(Task to complete) Take from the material every line that contains the word "Gainesville".

(Source material)

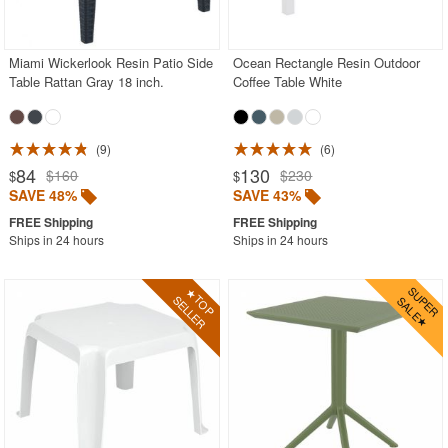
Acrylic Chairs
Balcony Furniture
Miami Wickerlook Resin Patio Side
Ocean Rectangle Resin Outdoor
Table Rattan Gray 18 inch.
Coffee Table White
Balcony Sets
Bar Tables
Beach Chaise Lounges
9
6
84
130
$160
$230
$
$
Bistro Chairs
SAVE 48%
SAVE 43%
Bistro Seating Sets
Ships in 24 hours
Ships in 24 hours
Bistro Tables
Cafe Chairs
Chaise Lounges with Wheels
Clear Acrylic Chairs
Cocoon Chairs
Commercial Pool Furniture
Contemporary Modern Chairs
---
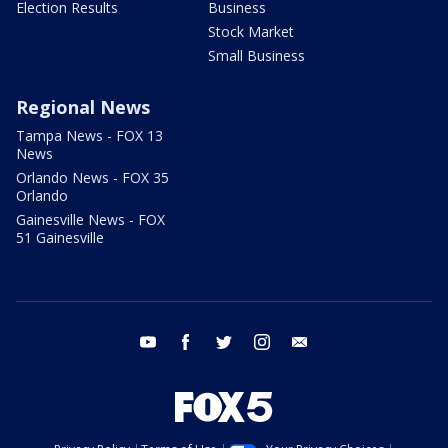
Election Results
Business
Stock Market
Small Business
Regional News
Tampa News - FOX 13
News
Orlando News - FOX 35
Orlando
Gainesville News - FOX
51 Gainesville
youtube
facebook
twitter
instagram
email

(Task answer)
Gainesville News - FOX
51 Gainesville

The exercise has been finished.